| Information on medications for acid reflux|
|Acid Reflux - Treating it with Medication|
by Michael Russell
Of course, as with any medical condition, there are numerous ways of treating acid reflux, or to give it its full title, gastro-oesophageal reflux disease (GERD). Here, we will look at medication.
Antacids and Alignates
Antacids are generally available without a doctor's prescription and relieve the symptoms of acid indigestion and heartburn (dyspepsia).
The usual ingredients of antacids are magnesium or aluminium and they work by neutralising the acid produced in the stomach which is the cause of indigestion and acid reflux. This group often contain sodium alginate which forms a protective coating over the lining of the gullet and the stomach.
Proton Pump Inhibitors
Proton pump Inhibitors are drugs which shut down the system in the stomach called the proton pump. It is this system which produces acid in the stomach, the leaking of which into the oesophagus causes acid reflux.
These drugs are taken in the form of tablets or capsules, as a powder to be diluted in water or as injections and are used to treat stomach ulcers and a rather rare condition called Zollinger-Ellison syndrome as well as acid reflux.

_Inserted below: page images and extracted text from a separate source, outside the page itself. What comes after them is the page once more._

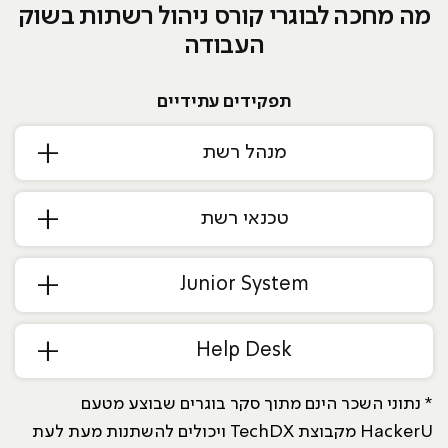
מה מחכה לבוגרי קורס ניהול רשתות בשוק
העבודה
תפקידים עתידיים
מנהל רשת
טכנאי רשת
Junior System
Help Desk
* נתוני השכר הינם מתוך סקר בוגרים שבוצע מטעם
HackerU מקבוצת TechDX ויכולים להשתנות מעת לעת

Omeprazole and Lansoprazole are well known varieties of this particular type of drug although there are several others.
Side effects are rare although they can include diarrhoea or constipation, stomach pains, wind, drowsiness, dizziness and headaches. In unusual cases, a severe allergic reaction can result. My personal experience with Omeprazole was seriously raised blood pressure and severe head pain. However, replacing Omeprazole with Ranitidine and taking blood pressure reduction medication for a couple of weeks sorted out that problem.

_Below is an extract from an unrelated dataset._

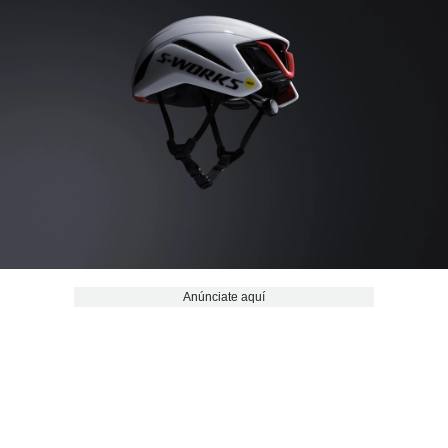
Anúnciate aquí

This group of drugs works by attaching to and blocking the H2 receptor area on stomach cells which, when stimulated by the naturally produced chemical, histamine, generates acid.
Ranitidine is the best known of this drug group, others being Nizatidine, Famotidine and Cimetidine.
Side effects are few but can display as diarrhoea, headaches, dizziness and tiredness. Loss of hair has been reported by takers of Cimetidine and with nizatidine, sweating.
Both proton pump inhibitors and H2 receptor antagonists are used together with antibiotics to get rid of Helicobacter pylori infection which can cause stomach ulcers and duodenitis.
Warning: If symptoms of heartburn persist, consult your doctor. They could be indicative of something much more serious than indigestion. Never embark on a course of medication without consulting a doctor. Never take medicines prescribed for somebody else.